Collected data
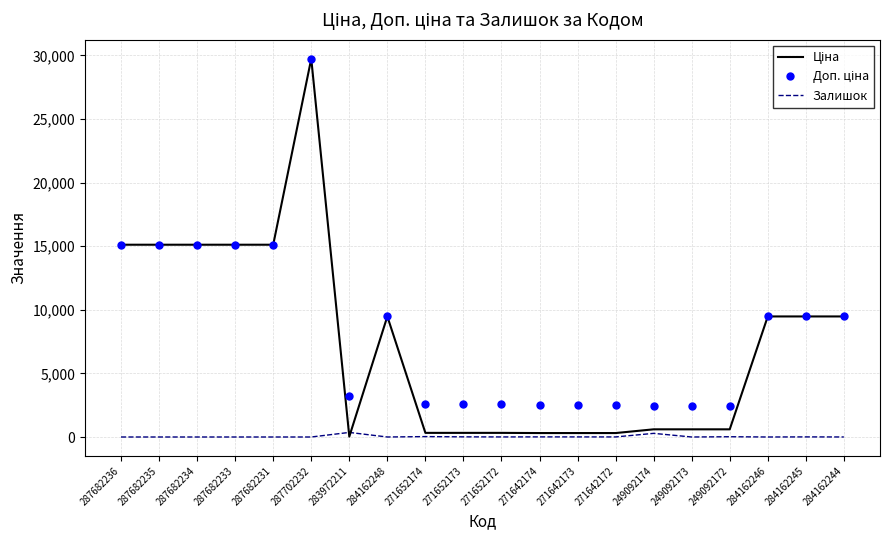

What is the difference between the highest and lowest values at 287682236?

15120.0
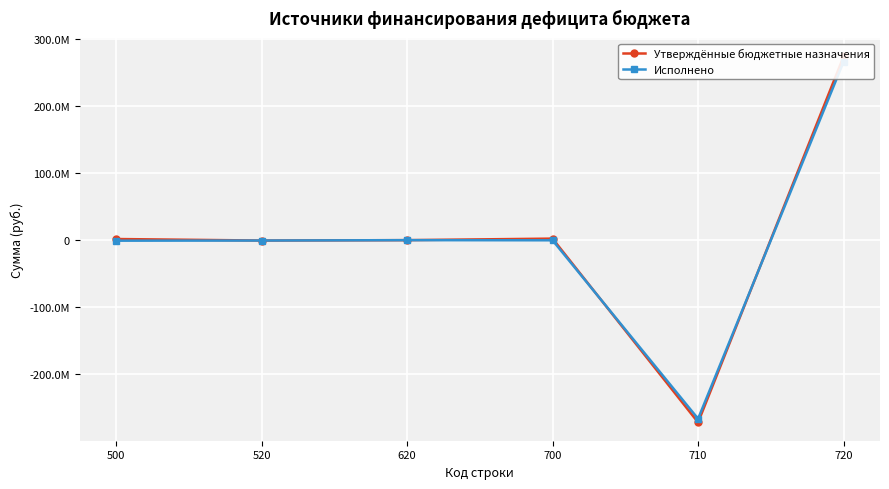

Which series has the widest spread of values?

Утверждённые бюджетные назначения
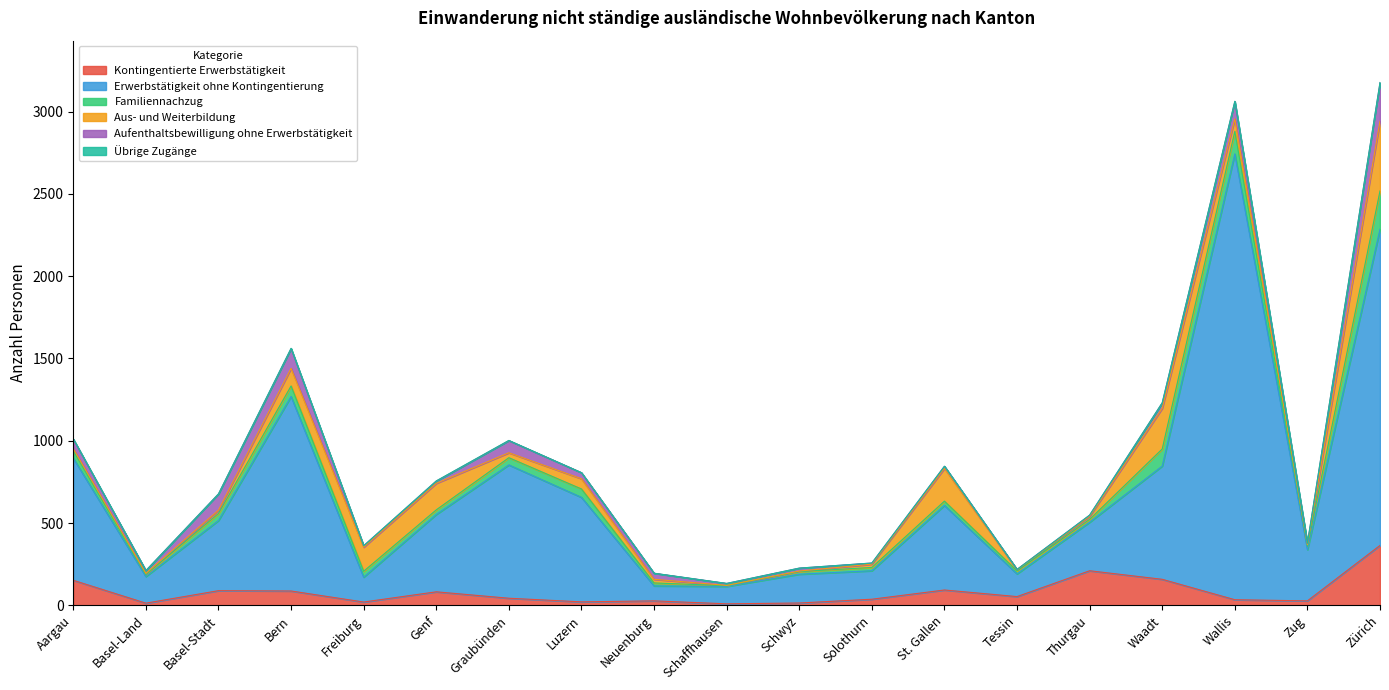

Reading left to right, transcribe all the data shown in this chart.

Kontingentierte Erwerbstätigkeit: Aargau=152	Basel-Land=13	Basel-Stadt=89	Bern=87	Freiburg=20	Genf=82	Graubünden=43	Luzern=21	Neuenburg=27	Schaffhausen=9	Schwyz=14	Solothurn=37	St. Gallen=93	Tessin=53	Thurgau=210	Waadt=158	Wallis=34	Zug=27	Zürich=364
Erwerbstätigkeit ohne Kontingentierung: Aargau=742	Basel-Land=162	Basel-Stadt=426	Bern=1182	Freiburg=151	Genf=470	Graubünden=810	Luzern=635	Neuenburg=91	Schaffhausen=106	Schwyz=175	Solothurn=173	St. Gallen=514	Tessin=138	Thurgau=295	Waadt=688	Wallis=2709	Zug=311	Zürich=1921
Familiennachzug: Aargau=45	Basel-Land=12	Basel-Stadt=43	Bern=64	Freiburg=36	Genf=28	Graubünden=44	Luzern=51	Neuenburg=18	Schaffhausen=4	Schwyz=16	Solothurn=20	St. Gallen=26	Tessin=18	Thurgau=17	Waadt=104	Wallis=137	Zug=21	Zürich=233
Aus- und Weiterbildung: Aargau=13	Basel-Land=7	Basel-Stadt=20	Bern=107	Freiburg=146	Genf=161	Graubünden=30	Luzern=62	Neuenburg=22	Schaffhausen=2	Schwyz=3	Solothurn=20	St. Gallen=199	Tessin=7	Thurgau=18	Waadt=247	Wallis=76	Zug=9	Zürich=424
Aufenthaltsbewilligung ohne Erwerbstätigkeit: Aargau=58	Basel-Land=17	Basel-Stadt=99	Bern=120	Freiburg=9	Genf=14	Graubünden=74	Luzern=37	Neuenburg=37	Schaffhausen=12	Schwyz=18	Solothurn=7	St. Gallen=13	Tessin=2	Thurgau=8	Waadt=33	Wallis=105	Zug=8	Zürich=234
Übrige Zugänge: Aargau=1	Basel-Land=0	Basel-Stadt=0	Bern=2	Freiburg=0	Genf=1	Graubünden=1	Luzern=0	Neuenburg=0	Schaffhausen=0	Schwyz=0	Solothurn=0	St. Gallen=0	Tessin=0	Thurgau=0	Waadt=1	Wallis=2	Zug=2	Zürich=1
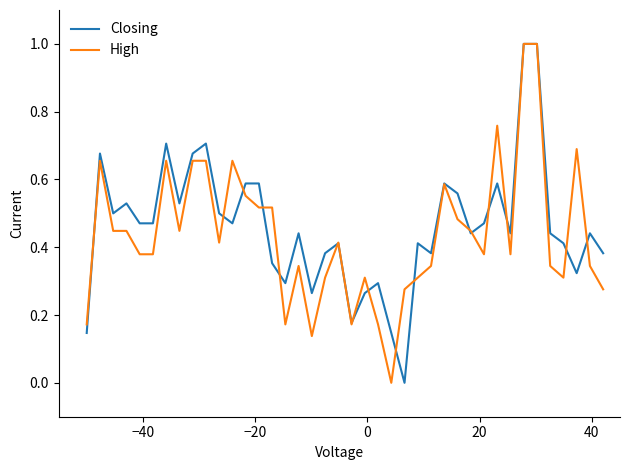

What are all the series names shown in the legend?

Closing, High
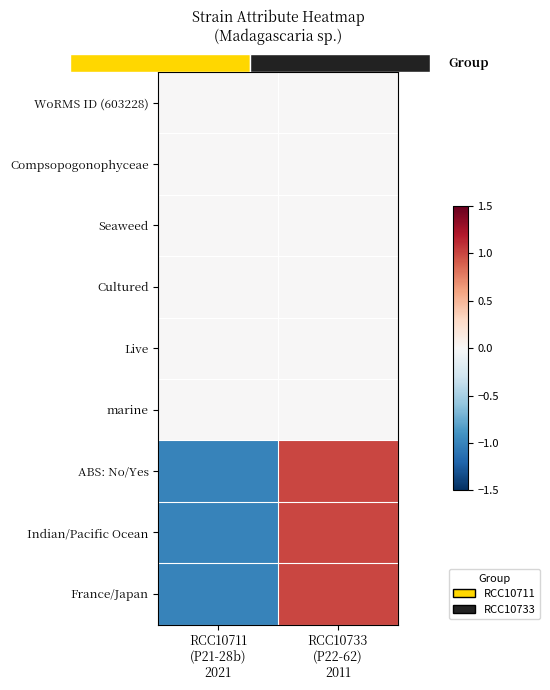

The WoRMS ID (603228) series shows 0 at RCC10733 (P22-62) 2011. True or false?

True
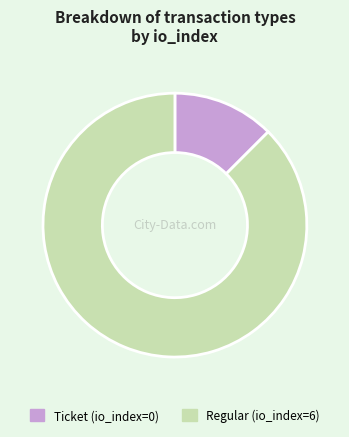

Is the sum of Ticket and Regular greater than half?

Yes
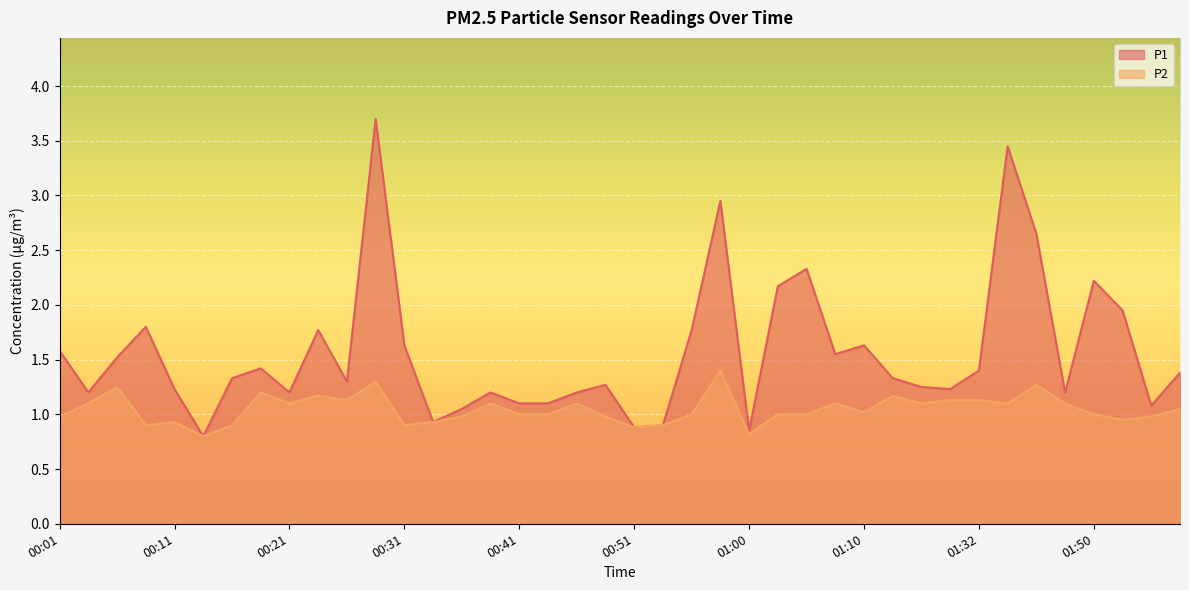

What is the difference between the P2 values at 01:13 and 00:46?

0.1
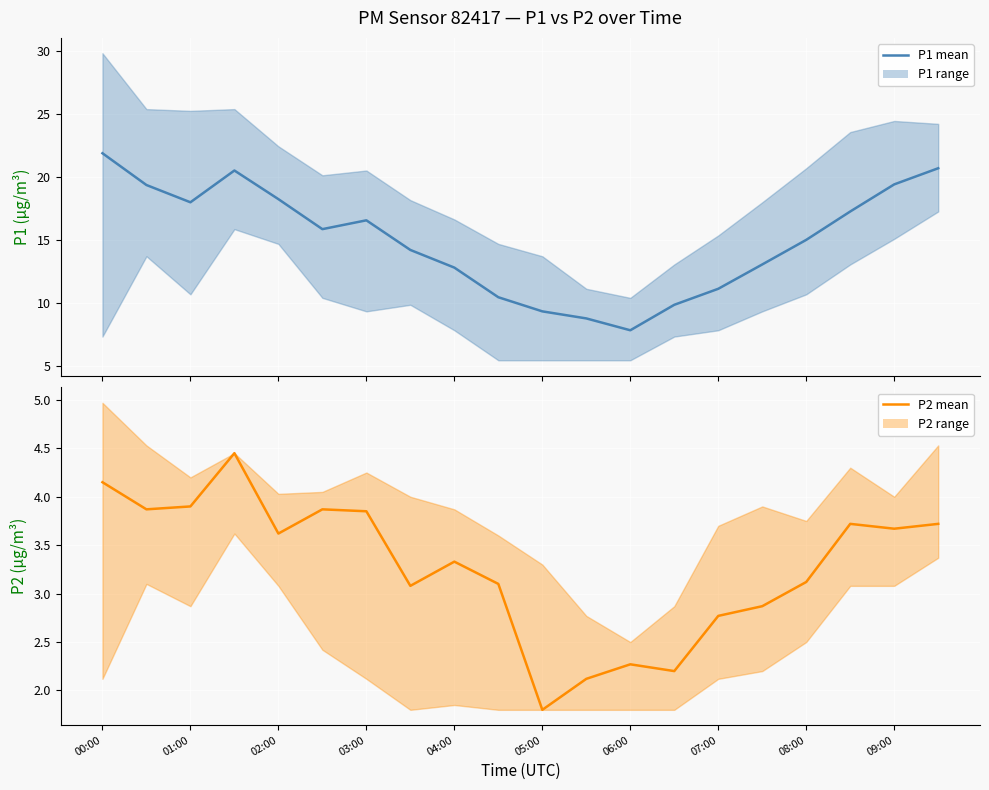

The value of P2 (mean) at 19 is 3.7. True or false?

True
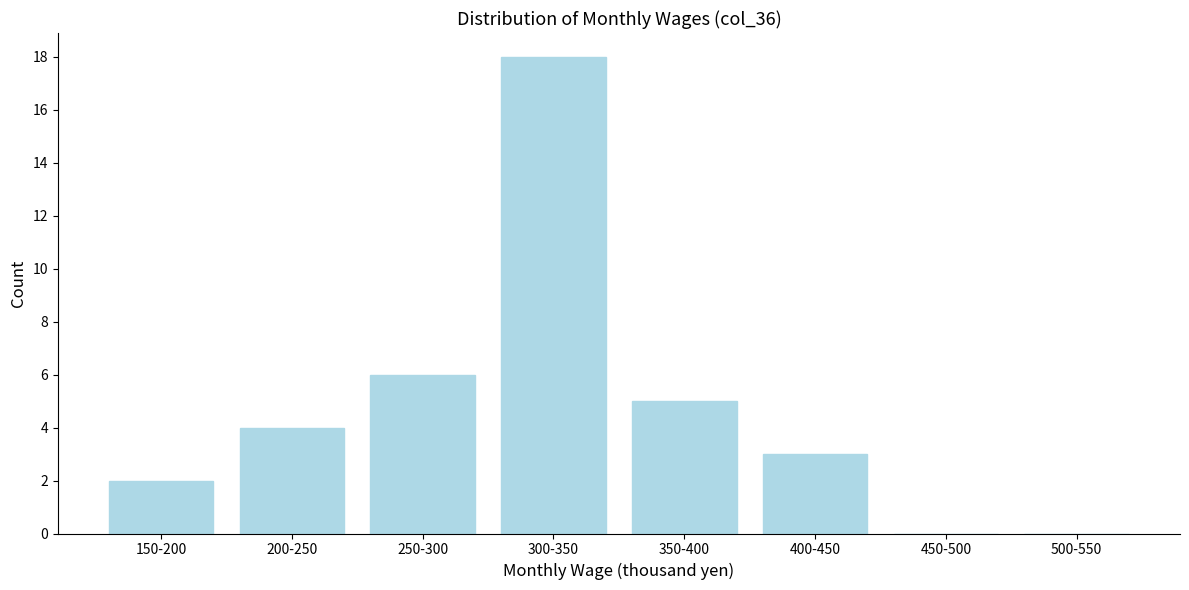

Reading left to right, extract all data points from this chart.

150-200=2	200-250=4	250-300=6	300-350=18	350-400=5	400-450=3	450-500=0	500-550=0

### What the task asks:
Rewrite all of the collected data above with "chart" replaced by "graph" and everything else unchanged, leaving out the pictures.

### Solution to the problem:
What is the difference between the highest and lowest values at 287682236?

15120.0

Which series has the widest spread of values?

Утверждённые бюджетные назначения

Reading left to right, transcribe all the data shown in this graph.

Kontingentierte Erwerbstätigkeit: Aargau=152	Basel-Land=13	Basel-Stadt=89	Bern=87	Freiburg=20	Genf=82	Graubünden=43	Luzern=21	Neuenburg=27	Schaffhausen=9	Schwyz=14	Solothurn=37	St. Gallen=93	Tessin=53	Thurgau=210	Waadt=158	Wallis=34	Zug=27	Zürich=364
Erwerbstätigkeit ohne Kontingentierung: Aargau=742	Basel-Land=162	Basel-Stadt=426	Bern=1182	Freiburg=151	Genf=470	Graubünden=810	Luzern=635	Neuenburg=91	Schaffhausen=106	Schwyz=175	Solothurn=173	St. Gallen=514	Tessin=138	Thurgau=295	Waadt=688	Wallis=2709	Zug=311	Zürich=1921
Familiennachzug: Aargau=45	Basel-Land=12	Basel-Stadt=43	Bern=64	Freiburg=36	Genf=28	Graubünden=44	Luzern=51	Neuenburg=18	Schaffhausen=4	Schwyz=16	Solothurn=20	St. Gallen=26	Tessin=18	Thurgau=17	Waadt=104	Wallis=137	Zug=21	Zürich=233
Aus- und Weiterbildung: Aargau=13	Basel-Land=7	Basel-Stadt=20	Bern=107	Freiburg=146	Genf=161	Graubünden=30	Luzern=62	Neuenburg=22	Schaffhausen=2	Schwyz=3	Solothurn=20	St. Gallen=199	Tessin=7	Thurgau=18	Waadt=247	Wallis=76	Zug=9	Zürich=424
Aufenthaltsbewilligung ohne Erwerbstätigkeit: Aargau=58	Basel-Land=17	Basel-Stadt=99	Bern=120	Freiburg=9	Genf=14	Graubünden=74	Luzern=37	Neuenburg=37	Schaffhausen=12	Schwyz=18	Solothurn=7	St. Gallen=13	Tessin=2	Thurgau=8	Waadt=33	Wallis=105	Zug=8	Zürich=234
Übrige Zugänge: Aargau=1	Basel-Land=0	Basel-Stadt=0	Bern=2	Freiburg=0	Genf=1	Graubünden=1	Luzern=0	Neuenburg=0	Schaffhausen=0	Schwyz=0	Solothurn=0	St. Gallen=0	Tessin=0	Thurgau=0	Waadt=1	Wallis=2	Zug=2	Zürich=1

What are all the series names shown in the legend?

Closing, High

The WoRMS ID (603228) series shows 0 at RCC10733 (P22-62) 2011. True or false?

True

Is the sum of Ticket and Regular greater than half?

Yes

What is the difference between the P2 values at 01:13 and 00:46?

0.1

The value of P2 (mean) at 19 is 3.7. True or false?

True

Reading left to right, extract all data points from this graph.

150-200=2	200-250=4	250-300=6	300-350=18	350-400=5	400-450=3	450-500=0	500-550=0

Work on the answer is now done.